Suggestions for rising to the challenges

Super funds and managers can do various things to minimise the potential pain in retirement that many people would otherwise suffer. For starters, a robust and flexible risk management system is an essential tool in the funds management process.

The managers and their super fund clients, who are increasingly fund managers themselves due to the insourcing trend, need to be able to know the impact of every decision they make and the chances of it not going to plan. In retirement, there is not as much scope to recover from adverse market moves which the manager has not anticipated.

At the same time, managers do not want to be driven into making purely short-term decisions. The evidence is overwhelming that a long-term view is more likely to generate a higher return for members over that longer term. Super fund clients may wonder whether they need a different type of fund manager to handle the interests of their retirees compared with their younger, working, members.

To address this dilemma, for instance, a fund could split its portfolios into a series of cohort funds that are separated by the age of their members, similar to how some big fund managers offer “target-date” strategies. This is sometimes referred to as “phased de-risking”.

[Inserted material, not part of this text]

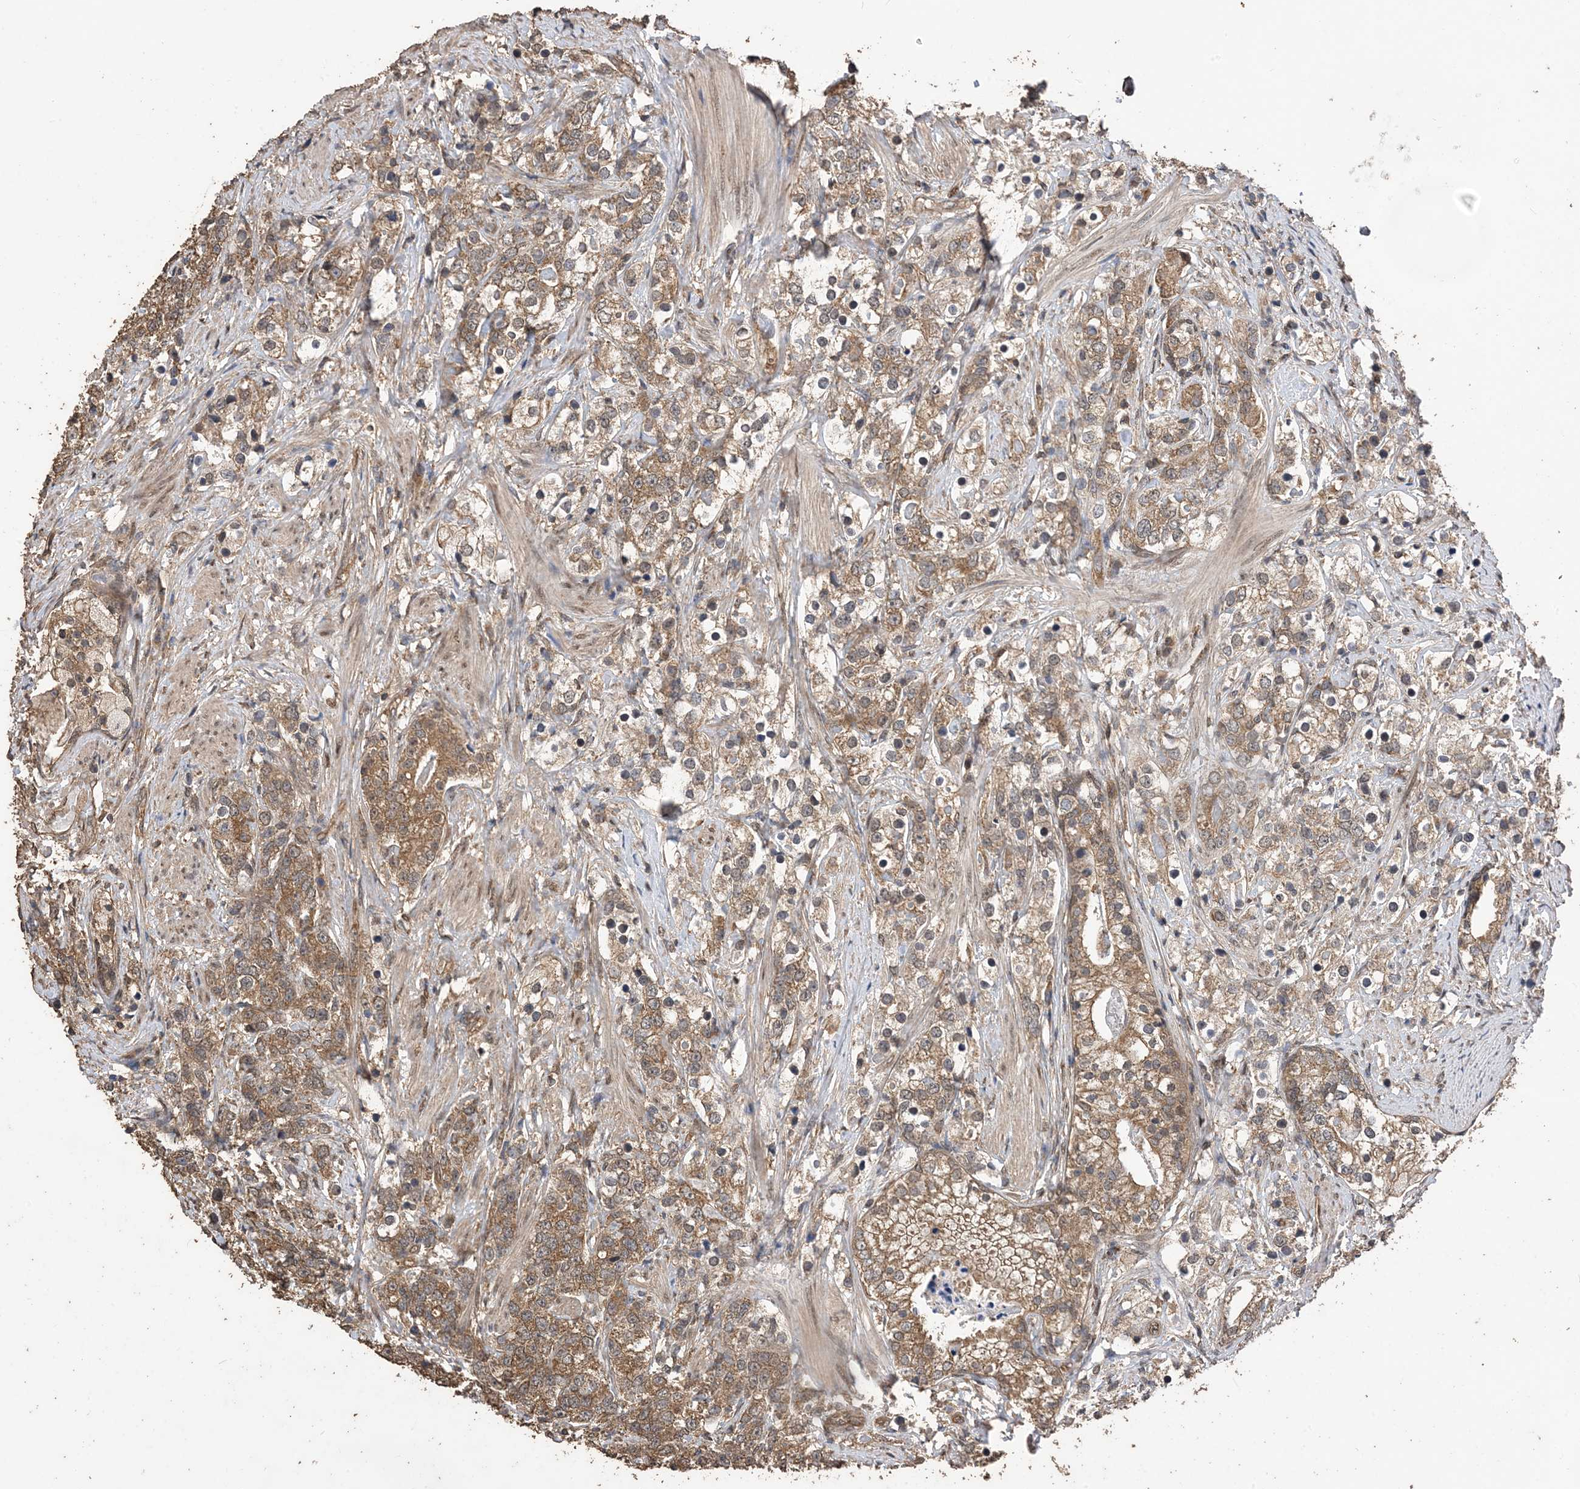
{"staining": {"intensity": "moderate", "quantity": ">75%", "location": "cytoplasmic/membranous"}, "tissue": "prostate cancer", "cell_type": "Tumor cells", "image_type": "cancer", "snomed": [{"axis": "morphology", "description": "Adenocarcinoma, High grade"}, {"axis": "topography", "description": "Prostate"}], "caption": "A medium amount of moderate cytoplasmic/membranous staining is present in approximately >75% of tumor cells in adenocarcinoma (high-grade) (prostate) tissue. (Stains: DAB in brown, nuclei in blue, Microscopy: brightfield microscopy at high magnification).", "gene": "ZKSCAN5", "patient": {"sex": "male", "age": 69}}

Funds can also have two broadly based investment teams for the accumulation and the decumulation phases. Some of the largest super funds are known to be considering this, although they are justifiably wary of the potential loss of scale benefits if they go down that path.

A simpler way to address the dilemma is to adjust the asset allocation buckets on a per-member basis as they approach or enter retirement.

Some funds have gone further and taken into consideration the members’ sex (women tend to live longer and have lower account balances) and wealth (as measured by the members’ account balances). Those funds are already thinking more like wealth managers in their approach to retirees.

Technological advances allow super funds and fund managers to more economically tailor solutions to individual members and clients, especially those where risk time horizons are short. This is what the challenges are ultimately about.

Provided a fund or manager can access all the appropriate tools to make a broad range of risk assessments on an up-to-date basis and provided it has the technological capability to adapt its strategies, economically, to individual needs, then the member is being given the best possible chance of maximizing his or her retirement income.

Everyone in the industry would like to do the best possible job for the members. After all, they are members too.

* Laurence Wormald is head of research at FIS Global, the big risk systems provider.